What DBus signal is sent on system suspend?
- by Paul Robinson
Hello,
I need to detect when a machine is going to sleep in Ubuntu 9.10 and Fedora 13. Both use UPower, so I've been looking on the "org.freedesktop.UPower" DBus bus for such signals.
I've been listening for the "sleeping" signal on the UPower bus with the following command:
dbus-monitor --system "type='signal',interface='org.freedesktop.UPower',member='Sleeping'"
When I sleep the machine (either by closing the lid, selecting "shutdown - suspend" or sending a DBus message) I don't see a "sleeping" event.
I notice that the "Sleeping" event is sent when the "org.freedesktop.UPower.AboutToSleep" method is invoked.
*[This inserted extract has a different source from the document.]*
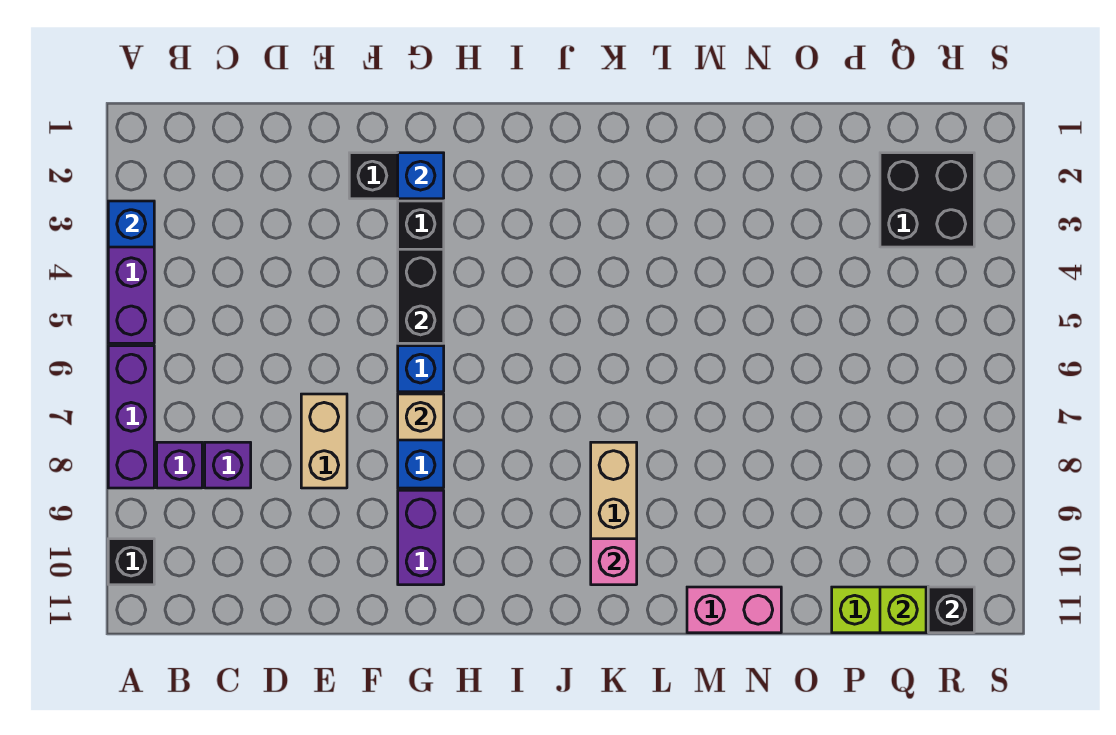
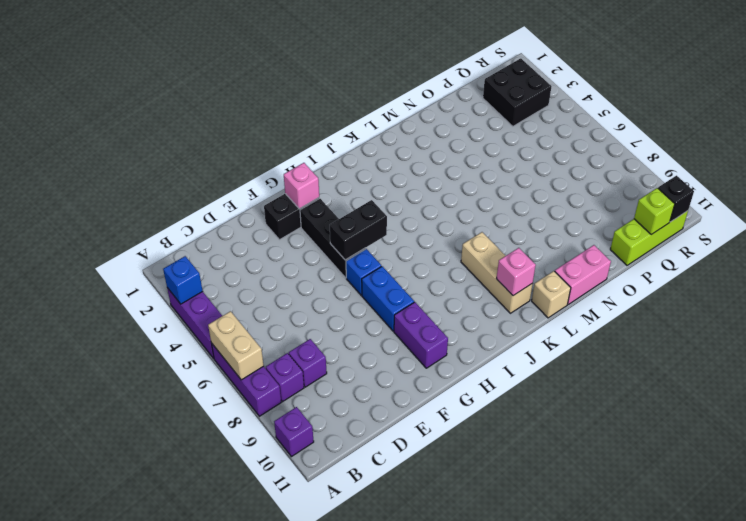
black brick A10 level 1 -> purple brick A10 level 1
tan brick E7:E8 level 1 -> tan brick A6:A7 level 2
blue brick G2 level 2 -> pink brick G2 level 2
black brick G4:G5 level 2 -> black brick G5:H5 level 2
tan brick G7 level 2 -> tan brick L11 level 1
I can do this manually by calling:
dbus-send --print-reply --system --dest=org.freedesktop.UPower /org/freedesktop/UPower org.freedesktop.UPower.AboutToSleep
And I notice the "sleeping" signal is fired. My understanding is that anything that sleeps the PC must send the "AboutToSleep" signal before hand. It doesn't seem like this is happening. I've tried these steps on both Fedora 13 and Ubuntu 9.10 and I see the same results.
Can anyone explain what's happening or provide me with an alternative DBus signal to listen for?